Now, let’s create bounds for the inputs (based on physical intuition and/or literature values):

import SALib.sample.sobol as sobol
import SALib.analyze.sobol as analyze_sobol

input_bounds_dict = {
    'viscosity_cP': [1.0, 20.0],
    'fill_volume_mL': [1.0, 1.05],
    'air_gap_height_mm': [4.0, 5.0],
    'needle_length_mm': [8.0, 15.9],
    'needle_diameter_mm': [0.133, 0.21],
    'spring_force_N': [18.0, 36.0],
    'spring_constant_N_per_mm': [150.0, 250.0],
    'kappa5': [0.0, 3.0],
    'kappa6': [0.0, 4.0],
    'kappa7': [0.0, 0.1]
}
input_bounds = np.array([[input_bounds_dict[i][0], input_bounds_dict[i][1]] for i in INPUT_NAMES])
print('The input bounds are:\n', input_bounds)

The input bounds are:
 [[1.00e+00 2.00e+01]
 [1.00e+00 1.05e+00]
 [4.00e+00 5.00e+00]
 [8.00e+00 1.59e+01]
 [1.33e-01 2.10e-01]
 [1.80e+01 3.60e+01]
 [1.50e+02 2.50e+02]
 [0.00e+00 3.00e+00]
 [0.00e+00 4.00e+00]
 [0.00e+00 1.00e-01]]

Next, we create Sobol samples of the inputs and pass them through the surrogate:

problem = {
    'num_vars': len(INPUT_NAMES),
    'names': INPUT_NAMES,
    'bounds': input_bounds
}

# The number of samples to generate (should be a power of 2).
N = 512

# Generate the samples.
sobol_samples = sobol.sample(problem, N, calc_second_order=False)

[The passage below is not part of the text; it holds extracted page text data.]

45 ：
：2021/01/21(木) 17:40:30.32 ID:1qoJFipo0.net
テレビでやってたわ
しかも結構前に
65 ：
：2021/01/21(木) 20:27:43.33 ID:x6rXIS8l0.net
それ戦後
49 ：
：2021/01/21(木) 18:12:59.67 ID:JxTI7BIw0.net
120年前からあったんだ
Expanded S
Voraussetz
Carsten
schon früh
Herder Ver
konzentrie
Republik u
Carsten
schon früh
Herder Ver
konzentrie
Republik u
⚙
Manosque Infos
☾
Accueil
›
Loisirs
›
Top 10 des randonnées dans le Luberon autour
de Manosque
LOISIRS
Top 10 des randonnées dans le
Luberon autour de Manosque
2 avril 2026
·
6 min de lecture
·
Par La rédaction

# Evaluate the surrogate model at the Sobol samples.
sobol_outputs = surrogate(sobol_samples)

Finally, we calculate and plot the Sobol indices:

sobol_indices = {}
for i, o_name in enumerate(OUTPUT_NAMES):
    sobol_indices[o_name] = analyze_sobol.analyze(problem, sobol_outputs[:, i], calc_second_order=False, print_to_console=False)

../../_images/cbccde0c6db311763aa29e1735abff48b7e41cda1f479d346636ef9fbe5e2b84.svg

Excellent! We now know to which inputs the outputs are most sensitive. For example, we can see that the injection time is very sensitive to the drug viscosity and needle diameter, somewhat sensitive to needle length and injector spring force, and not sensitive to any other inputs. This information can be used, for example, to further study and understand the physics behind the model, or to investigate how identifiable each parameter is given an experimental dataset.

Remember that sensitivity analysis would not have been feasible without a surrogate model—the true physical model was just too expensive. With a surrogate however, we can do sensitivity analysis, design optimization, uncertainty quantification, etc. all at a reasonable computational cost.